Vgl. 65. Sitzung am 8. Febr. 1967 TOP A (Kabinettsprotokolle 1967, S. 145). - Schreiben des BMJ an das Bundeskanzleramt vom 18. Dez. 1969 nicht ermittelt. - Gemäß § 5 Absatz 2 des Gesetzes über die Rechtsverhältnisse der Mitglieder der Bundesregierung (Bundesministergesetz) vom 17. Juni 1953 (BGBl. I 407) sollten die Bundesminister während ihrer Amtszeit kein öffentliches Ehrenamt bekleiden. Die Bundesregierung konnte hiervon Ausnahmen zulassen. Jahn war von 1956 bis 1978 Mitglied der Marburger Stadtverordnetenversammlung. - Fortgang 19. Sitzung am 12. März 1970 TOP E.

e) Bericht der „Mitbestimmungskommission"

Auf Vortrag von Bundesminister Arendt beschließt das Kabinett, daß der Bericht dem Präsidenten des Bundestages mit der Bitte zugeleitet werden soll, ihn als Bundestagsdrucksache zu verteilen.
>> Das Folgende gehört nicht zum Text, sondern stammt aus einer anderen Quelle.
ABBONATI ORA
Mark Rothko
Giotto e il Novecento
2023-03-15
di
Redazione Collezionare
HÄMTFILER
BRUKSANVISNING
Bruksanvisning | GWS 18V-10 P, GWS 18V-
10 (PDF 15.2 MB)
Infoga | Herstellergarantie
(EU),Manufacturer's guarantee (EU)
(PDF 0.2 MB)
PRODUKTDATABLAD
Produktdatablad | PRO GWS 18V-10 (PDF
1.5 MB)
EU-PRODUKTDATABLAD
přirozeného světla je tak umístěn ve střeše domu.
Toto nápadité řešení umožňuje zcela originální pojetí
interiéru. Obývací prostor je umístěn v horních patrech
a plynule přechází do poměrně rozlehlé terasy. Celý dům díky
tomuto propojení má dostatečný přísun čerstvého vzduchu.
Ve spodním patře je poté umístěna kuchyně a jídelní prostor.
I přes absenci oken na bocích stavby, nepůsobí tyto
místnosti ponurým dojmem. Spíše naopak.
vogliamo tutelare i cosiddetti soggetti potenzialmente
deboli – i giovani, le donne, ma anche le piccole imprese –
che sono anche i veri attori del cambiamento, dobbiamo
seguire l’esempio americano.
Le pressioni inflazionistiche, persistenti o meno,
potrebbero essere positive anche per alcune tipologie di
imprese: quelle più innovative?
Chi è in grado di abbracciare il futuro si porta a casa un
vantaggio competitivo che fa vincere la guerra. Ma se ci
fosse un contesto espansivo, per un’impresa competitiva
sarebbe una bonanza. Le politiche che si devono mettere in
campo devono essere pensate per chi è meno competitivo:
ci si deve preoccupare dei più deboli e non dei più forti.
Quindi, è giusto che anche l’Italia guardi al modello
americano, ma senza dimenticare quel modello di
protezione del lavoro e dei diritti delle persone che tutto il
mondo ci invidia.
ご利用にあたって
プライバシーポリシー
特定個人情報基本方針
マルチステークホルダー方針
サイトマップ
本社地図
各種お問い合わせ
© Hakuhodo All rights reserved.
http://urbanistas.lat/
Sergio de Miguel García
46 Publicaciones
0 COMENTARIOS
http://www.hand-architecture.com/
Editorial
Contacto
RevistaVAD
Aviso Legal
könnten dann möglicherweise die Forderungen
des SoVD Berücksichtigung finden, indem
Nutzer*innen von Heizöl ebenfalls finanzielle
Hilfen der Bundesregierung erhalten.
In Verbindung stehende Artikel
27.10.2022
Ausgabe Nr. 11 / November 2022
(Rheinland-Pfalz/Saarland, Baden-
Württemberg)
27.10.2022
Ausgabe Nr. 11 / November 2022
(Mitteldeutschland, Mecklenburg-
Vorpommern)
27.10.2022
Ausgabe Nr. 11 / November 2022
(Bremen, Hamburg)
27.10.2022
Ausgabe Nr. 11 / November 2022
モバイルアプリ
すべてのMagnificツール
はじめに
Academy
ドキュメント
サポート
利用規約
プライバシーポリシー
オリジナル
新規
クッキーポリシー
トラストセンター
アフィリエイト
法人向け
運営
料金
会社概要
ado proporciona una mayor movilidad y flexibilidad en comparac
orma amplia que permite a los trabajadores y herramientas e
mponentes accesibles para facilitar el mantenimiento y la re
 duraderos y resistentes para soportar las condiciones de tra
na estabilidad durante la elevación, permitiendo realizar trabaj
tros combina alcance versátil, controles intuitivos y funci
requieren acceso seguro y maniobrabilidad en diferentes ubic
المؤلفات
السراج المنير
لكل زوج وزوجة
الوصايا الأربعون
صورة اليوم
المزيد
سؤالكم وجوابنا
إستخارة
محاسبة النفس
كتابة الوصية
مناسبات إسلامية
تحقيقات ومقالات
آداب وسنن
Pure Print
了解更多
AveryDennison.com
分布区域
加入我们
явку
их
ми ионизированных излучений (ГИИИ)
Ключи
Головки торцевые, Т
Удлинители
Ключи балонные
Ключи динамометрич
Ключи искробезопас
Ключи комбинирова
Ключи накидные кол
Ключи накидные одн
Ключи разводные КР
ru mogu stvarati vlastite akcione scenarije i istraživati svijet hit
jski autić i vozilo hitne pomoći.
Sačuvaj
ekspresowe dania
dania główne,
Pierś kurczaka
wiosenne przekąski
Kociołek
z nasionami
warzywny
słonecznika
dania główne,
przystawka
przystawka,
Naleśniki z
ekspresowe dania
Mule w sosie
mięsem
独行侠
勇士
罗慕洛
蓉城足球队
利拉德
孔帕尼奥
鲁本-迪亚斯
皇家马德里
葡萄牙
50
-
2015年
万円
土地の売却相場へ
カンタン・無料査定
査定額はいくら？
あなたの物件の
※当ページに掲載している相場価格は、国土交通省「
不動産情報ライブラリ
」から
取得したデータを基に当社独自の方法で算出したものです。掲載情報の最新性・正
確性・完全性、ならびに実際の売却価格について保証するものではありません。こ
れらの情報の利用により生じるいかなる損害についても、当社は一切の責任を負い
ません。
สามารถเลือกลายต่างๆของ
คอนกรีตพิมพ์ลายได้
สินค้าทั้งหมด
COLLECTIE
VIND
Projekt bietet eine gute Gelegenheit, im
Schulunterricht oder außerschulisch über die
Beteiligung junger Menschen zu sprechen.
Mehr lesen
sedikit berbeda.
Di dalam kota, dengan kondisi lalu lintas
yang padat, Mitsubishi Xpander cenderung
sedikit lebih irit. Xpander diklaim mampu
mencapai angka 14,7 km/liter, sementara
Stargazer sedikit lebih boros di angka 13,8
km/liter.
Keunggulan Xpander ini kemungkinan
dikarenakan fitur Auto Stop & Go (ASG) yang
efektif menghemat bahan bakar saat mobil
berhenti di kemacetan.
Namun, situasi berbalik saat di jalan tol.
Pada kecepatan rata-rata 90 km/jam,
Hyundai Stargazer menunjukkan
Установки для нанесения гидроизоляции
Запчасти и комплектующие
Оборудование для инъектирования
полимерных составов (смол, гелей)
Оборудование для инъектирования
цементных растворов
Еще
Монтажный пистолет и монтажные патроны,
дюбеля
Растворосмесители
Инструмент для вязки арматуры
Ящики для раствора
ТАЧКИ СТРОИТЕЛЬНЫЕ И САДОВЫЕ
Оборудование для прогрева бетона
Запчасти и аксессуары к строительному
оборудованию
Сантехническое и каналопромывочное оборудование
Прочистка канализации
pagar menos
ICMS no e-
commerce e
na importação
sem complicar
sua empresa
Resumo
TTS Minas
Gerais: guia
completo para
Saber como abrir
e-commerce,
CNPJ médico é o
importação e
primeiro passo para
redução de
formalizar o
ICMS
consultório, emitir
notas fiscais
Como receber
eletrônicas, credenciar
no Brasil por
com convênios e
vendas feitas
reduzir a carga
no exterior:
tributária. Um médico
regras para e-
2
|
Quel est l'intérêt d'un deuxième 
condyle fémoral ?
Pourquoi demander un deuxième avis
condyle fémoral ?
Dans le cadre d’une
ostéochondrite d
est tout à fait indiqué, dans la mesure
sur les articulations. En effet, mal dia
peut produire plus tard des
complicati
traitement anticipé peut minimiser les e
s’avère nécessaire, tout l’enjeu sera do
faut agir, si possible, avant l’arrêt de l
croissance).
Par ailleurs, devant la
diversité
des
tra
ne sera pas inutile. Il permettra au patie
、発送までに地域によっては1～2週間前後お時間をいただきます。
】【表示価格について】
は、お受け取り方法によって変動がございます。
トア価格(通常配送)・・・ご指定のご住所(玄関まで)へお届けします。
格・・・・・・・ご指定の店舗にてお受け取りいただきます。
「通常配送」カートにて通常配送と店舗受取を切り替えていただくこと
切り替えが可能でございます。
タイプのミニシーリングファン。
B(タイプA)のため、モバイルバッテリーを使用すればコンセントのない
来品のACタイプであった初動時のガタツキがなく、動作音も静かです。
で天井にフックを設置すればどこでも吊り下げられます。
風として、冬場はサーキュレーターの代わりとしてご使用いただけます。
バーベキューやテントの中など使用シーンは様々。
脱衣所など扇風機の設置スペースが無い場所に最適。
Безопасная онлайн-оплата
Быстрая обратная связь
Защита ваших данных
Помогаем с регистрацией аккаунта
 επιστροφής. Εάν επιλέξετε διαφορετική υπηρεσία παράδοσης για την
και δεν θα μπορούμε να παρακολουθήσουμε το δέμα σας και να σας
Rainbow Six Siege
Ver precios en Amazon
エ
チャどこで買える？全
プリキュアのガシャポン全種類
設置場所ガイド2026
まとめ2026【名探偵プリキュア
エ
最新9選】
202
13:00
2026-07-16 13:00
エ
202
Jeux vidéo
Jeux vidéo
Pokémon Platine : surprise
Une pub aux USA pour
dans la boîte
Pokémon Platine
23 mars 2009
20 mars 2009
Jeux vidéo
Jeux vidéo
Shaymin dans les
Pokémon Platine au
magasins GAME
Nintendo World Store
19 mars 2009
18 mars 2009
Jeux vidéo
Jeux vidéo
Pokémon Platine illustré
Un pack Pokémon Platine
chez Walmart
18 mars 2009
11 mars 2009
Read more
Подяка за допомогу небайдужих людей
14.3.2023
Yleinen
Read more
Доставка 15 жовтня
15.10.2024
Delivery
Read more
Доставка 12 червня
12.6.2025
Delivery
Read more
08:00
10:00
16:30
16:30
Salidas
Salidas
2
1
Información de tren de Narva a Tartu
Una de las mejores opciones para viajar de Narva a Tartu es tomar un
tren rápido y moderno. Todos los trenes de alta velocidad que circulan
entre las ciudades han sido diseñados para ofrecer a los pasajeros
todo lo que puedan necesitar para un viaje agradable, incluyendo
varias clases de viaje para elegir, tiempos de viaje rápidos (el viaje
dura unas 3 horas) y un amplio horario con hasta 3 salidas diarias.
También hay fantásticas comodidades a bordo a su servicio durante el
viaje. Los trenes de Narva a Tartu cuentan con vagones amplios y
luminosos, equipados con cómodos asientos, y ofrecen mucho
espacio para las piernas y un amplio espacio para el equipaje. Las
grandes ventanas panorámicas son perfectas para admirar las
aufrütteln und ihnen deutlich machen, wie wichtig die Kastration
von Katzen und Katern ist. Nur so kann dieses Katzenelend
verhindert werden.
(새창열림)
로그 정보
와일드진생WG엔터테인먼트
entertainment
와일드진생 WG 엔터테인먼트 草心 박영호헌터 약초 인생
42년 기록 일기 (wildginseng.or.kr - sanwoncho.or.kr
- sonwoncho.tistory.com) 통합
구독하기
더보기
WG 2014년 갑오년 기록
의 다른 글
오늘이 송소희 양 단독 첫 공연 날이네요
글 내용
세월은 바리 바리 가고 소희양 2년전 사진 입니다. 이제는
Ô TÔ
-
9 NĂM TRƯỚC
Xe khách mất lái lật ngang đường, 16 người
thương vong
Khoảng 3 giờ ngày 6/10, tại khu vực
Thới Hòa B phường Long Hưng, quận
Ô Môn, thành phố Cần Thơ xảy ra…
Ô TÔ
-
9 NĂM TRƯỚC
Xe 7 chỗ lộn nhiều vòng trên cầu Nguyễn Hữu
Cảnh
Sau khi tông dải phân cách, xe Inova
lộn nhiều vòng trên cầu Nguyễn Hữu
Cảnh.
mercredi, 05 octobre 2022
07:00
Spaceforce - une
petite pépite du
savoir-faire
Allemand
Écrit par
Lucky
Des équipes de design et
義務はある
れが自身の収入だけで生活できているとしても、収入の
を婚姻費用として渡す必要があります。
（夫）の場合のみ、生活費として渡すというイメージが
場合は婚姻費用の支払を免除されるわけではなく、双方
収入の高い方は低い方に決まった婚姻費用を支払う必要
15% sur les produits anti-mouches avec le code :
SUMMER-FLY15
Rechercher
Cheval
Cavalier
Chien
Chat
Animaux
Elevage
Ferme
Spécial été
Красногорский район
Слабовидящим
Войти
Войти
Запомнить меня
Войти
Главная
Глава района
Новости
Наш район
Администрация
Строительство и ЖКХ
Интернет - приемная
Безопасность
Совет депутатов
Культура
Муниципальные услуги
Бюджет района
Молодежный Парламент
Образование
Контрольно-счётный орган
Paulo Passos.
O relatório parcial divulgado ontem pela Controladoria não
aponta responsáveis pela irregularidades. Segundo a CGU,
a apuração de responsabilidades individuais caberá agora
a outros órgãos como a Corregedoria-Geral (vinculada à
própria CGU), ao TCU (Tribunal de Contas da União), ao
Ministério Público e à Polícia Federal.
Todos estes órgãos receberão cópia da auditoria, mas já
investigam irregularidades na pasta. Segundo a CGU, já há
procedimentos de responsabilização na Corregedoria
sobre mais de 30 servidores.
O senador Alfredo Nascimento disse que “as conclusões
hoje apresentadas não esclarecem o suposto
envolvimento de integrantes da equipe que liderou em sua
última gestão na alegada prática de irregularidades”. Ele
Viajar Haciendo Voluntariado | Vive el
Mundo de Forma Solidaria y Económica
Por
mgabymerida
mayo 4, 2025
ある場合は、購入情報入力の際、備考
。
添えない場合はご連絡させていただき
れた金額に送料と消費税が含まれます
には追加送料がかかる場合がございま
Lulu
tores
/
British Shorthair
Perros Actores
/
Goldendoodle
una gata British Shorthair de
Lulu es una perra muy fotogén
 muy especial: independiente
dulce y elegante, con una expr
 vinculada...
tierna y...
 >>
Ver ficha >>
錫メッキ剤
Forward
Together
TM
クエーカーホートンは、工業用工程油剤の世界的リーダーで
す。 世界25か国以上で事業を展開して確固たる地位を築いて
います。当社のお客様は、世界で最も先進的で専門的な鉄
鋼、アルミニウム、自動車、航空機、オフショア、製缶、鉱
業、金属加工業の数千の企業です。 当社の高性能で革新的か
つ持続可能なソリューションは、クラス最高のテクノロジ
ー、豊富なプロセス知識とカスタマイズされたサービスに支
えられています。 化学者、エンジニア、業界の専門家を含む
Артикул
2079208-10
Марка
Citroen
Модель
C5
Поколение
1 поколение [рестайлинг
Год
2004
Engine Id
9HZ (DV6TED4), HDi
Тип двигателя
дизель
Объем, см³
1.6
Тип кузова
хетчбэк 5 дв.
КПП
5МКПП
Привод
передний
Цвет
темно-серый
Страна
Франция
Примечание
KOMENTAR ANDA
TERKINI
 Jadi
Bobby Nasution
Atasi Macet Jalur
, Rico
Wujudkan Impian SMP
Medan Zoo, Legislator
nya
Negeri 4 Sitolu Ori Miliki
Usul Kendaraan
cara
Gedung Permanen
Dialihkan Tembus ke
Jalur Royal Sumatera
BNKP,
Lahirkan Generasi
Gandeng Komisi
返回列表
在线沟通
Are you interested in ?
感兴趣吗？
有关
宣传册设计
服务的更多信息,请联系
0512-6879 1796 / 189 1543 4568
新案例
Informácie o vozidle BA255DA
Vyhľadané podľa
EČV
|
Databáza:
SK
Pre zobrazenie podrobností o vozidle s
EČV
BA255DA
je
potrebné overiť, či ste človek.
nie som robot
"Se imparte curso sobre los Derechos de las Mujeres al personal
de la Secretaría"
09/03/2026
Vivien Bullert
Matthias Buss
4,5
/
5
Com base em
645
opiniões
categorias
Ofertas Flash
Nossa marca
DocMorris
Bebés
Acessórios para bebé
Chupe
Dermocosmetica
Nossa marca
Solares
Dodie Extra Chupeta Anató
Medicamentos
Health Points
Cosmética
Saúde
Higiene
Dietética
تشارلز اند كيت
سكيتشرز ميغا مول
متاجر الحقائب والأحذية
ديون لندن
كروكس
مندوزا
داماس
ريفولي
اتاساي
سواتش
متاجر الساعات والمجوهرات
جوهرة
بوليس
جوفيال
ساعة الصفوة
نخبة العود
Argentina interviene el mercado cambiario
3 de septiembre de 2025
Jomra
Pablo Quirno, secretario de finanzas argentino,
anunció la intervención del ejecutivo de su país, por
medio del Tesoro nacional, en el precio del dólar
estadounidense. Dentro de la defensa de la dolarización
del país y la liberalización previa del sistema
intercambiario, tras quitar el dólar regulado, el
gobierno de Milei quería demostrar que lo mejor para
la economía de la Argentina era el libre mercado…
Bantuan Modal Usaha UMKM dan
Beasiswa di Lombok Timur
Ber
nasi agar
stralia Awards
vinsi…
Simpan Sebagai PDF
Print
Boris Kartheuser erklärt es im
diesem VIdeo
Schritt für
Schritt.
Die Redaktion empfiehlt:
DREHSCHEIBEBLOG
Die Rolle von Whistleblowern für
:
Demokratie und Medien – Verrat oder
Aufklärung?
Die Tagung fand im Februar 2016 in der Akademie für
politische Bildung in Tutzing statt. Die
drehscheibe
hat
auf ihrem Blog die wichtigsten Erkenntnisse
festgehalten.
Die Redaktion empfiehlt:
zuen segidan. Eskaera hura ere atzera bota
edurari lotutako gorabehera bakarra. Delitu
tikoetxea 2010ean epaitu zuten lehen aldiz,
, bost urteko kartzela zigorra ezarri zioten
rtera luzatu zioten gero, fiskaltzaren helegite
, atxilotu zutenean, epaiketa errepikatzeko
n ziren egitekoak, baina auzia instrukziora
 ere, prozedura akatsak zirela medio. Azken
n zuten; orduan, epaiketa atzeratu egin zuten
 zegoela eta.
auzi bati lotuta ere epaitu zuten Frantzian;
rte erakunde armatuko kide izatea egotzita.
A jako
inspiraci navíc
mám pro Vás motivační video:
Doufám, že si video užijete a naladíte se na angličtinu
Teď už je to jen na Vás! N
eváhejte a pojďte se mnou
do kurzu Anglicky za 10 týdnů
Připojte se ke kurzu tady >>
Im Anschreiben soll erklärt werden, daß sich die Bundesregierung vorbehält, zu dem Bericht Stellung zu nehmen. 10

10

Siehe 105. Sitzung am 5. Dez. 1967 TOP D (Kabinettsprotokolle 1967, S. 573 f.). - Nach dem Gesetz über die Mitbestimmung der Arbeitnehmer in den Aufsichtsräten und Vorständen der Unternehmen des Bergbaus und der Eisen und Stahl erzeugenden Industrie vom 21. Mai 1951 (BGBl. I 347) wurde der Aufsichtsrat in Unternehmen der Montanindustrie paritätisch aus Arbeitgeber- und Arbeitnehmervertretern gebildet, während nach dem Betriebsverfassungsgesetz vom 11. Okt. 1952 (BGBl. I 681) den Arbeitnehmern in anderen Kapitalgesellschaften ein Drittel der Sitze zustand. Die 1968 gebildete Sachverständigenkommission zur Auswertung der bisherigen Erfahrungen bei der Mitbestimmung (Mitbestimmungskommission) hatte am 21. Jan. 1970 der Bundesregierung ihren Bericht vorgelegt. Die Kommission hatte darin u. a. für Kapitalgesellschaften mit mehr als 1000 bzw. 2000 Beschäftigten einen in der Regel zwölfköpfigen Aufsichtsrat vorgeschlagen, der aus sechs Vertretern der Anteilseigner, vier Arbeitnehmervertretern und zwei einvernehmlich von beiden Seiten kooptierten Mitgliedern bestehen sollte. Unterlagen in B 136/8758 und B 149/26727, vgl. Bulletin Nr. 10 vom 23. Jan. 1970, S. 93-95. - BT-Drs. VI/334. - Fortgang 51. Sitzung am 3. Dez. 1970 TOP 4 b.

Der Bundeskanzler vertagt die Sitzung um 16.25 Uhr auf den nächsten Vormittag 9.00 Uhr.